CAMEROUN :: AFFAIRE LYDOL : QUAND LA GLOIRE VACILLE SOUS LE POIDS DU SANG D’UN ENFANT :: CAMEROON
© AFRIKSURSEINE : Ecrivain; Romancier: Calvin DJOUARI | 13 May 2025 09:37:37 | 5000Un enfant de six ans a été poignardé à mort. C’est par là qu’il faut commencer. Pas par des noms, des statuts, ou des carrières. Mais par l’innocence fauchée, par la vie d’un petit garçon éteinte trop tôt, à cause d’un drame incompréhensible et insoutenable. L’affaire qui bouleverse aujourd’hui le Cameroun ne devrait pas tourner autour d’une star, mais autour d’un crime. Un crime odieux, dont la justice doit désormais s’emparer avec rigueur et transparence. Car, oui, le père de la chanteuse Lydol est accusé d’avoir ôté la vie à un enfant. Et c’est là que débute le vertige.

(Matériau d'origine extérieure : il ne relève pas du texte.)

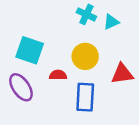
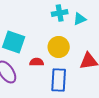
cyan cross: (86, 14) -> (60, 13), turned -35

Une artiste au bord du précipice
Lydol, figure emblématique de la scène artistique camerounaise, se retrouve malgré elle au cœur de la tourmente. Non pas pour un acte qu’elle aurait commis, mais parce que le nom du présumé meurtrier est aussi le sien : son père. Il est vrai qu’une artiste ne choisit pas ses parents. Il est vrai aussi qu’elle n’est pas responsable des actes de ceux-ci. Mais ce n’est pas là le cœur du débat. Le vrai drame, c’est que le silence, parfois, peut être plus lourd que les mots. Plus lourd qu’un cri de douleur. Plus assourdissant qu’un aveu de culpabilité. On ne demande pas à Lydol de renier son père, mais de condamner clairement l’acte. De se désolidariser d’un crime qui dépasse les liens du sang. De choisir l’humanité avant la notoriété. De dire, à voix haute : « ce n’est pas en mon nom, ni au nom de ma famille, que cela s’est produit. »

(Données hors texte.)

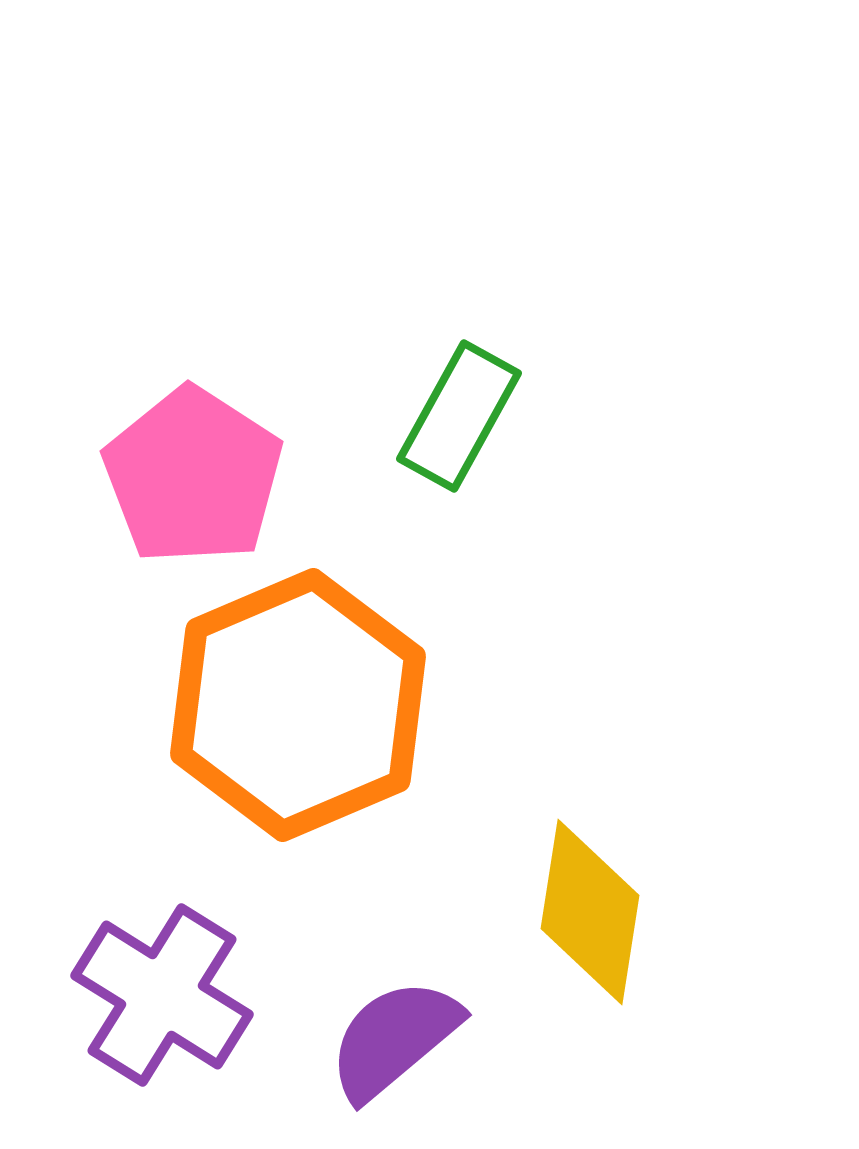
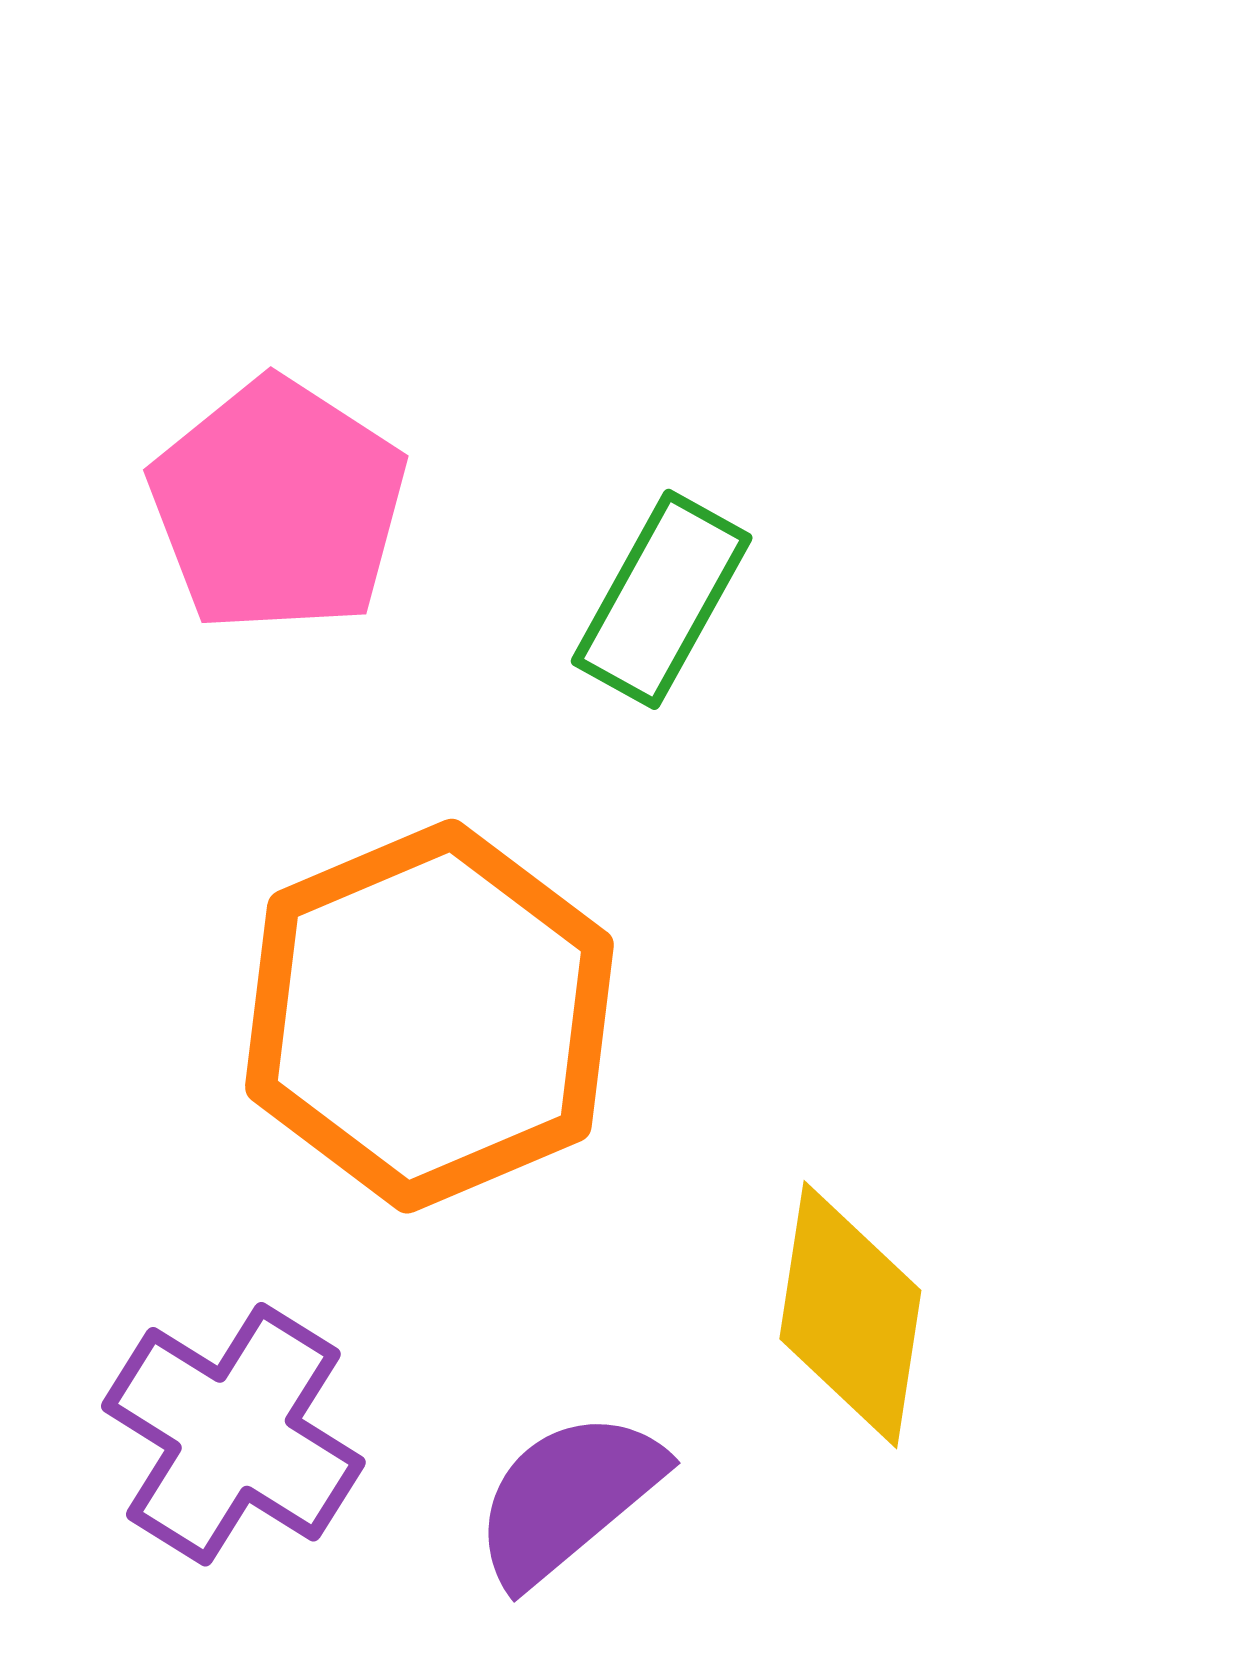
pink pentagon: (193, 476) -> (278, 506), moved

L’enfant qui n’aura plus jamais de demain
Mathys, ce petit garçon, ne pourra plus jamais rire, jouer, rêver. Il ne dira plus jamais « Papa ». C’est lui que nous devons pleurer. Ce sont ses parents que nous devons soutenir, en premier lieu. Il n’avait rien demandé, rien fait. Il était innocent. Alors pourquoi ce renversement moral, qui cherche à protéger la carrière de Lydol avant même de faire justice à un enfant assassiné ? Ceux qui défendent bec et ongles la chanteuse oublient trop vite que le véritable centre de gravité de cette affaire, c’est la tombe d’un enfant, pas une tournée musicale.
Quand l’émotion rencontre la vérité
Nous vivons dans une société où l’on protège les puissants, où la célébrité semble parfois laver les fautes. Ce système doit être interrogé. Le peuple, lui, a encore une conscience. Et il demande des réponses. La douleur n’annule pas le talent de Lydol. Elle n’efface pas non plus sa contribution artistique. Mais aujourd’hui, elle appelle à une posture éthique : celle de la transparence, de la compassion, du retrait temporaire, peut-être. Non pas pour s’auto-flageller, mais pour respecter le deuil. Un concert peut attendre. Une carrière peut faire une pause. Mais un enfant ne reviendra jamais.
La morale dans tout ça
Ce drame nous enseigne une chose essentielle : les enfants ne doivent jamais payer les fautes de leurs parents. Mais les parents doivent toujours assumer les conséquences de leurs actes. Et ceux qui gravitent autour – famille, artistes, figures publiques – ont une responsabilité morale : rappeler que l’humanité doit primer sur la célébrité. Que la justice doit primer sur le silence. Que la vérité ne peut être enterrée avec les innocents. Le Cameroun ne doit pas choisir entre justice et compassion. Il doit honorer les deux. Que lumière soit faite, que justice soit rendue, et que l’enfant repose en paix.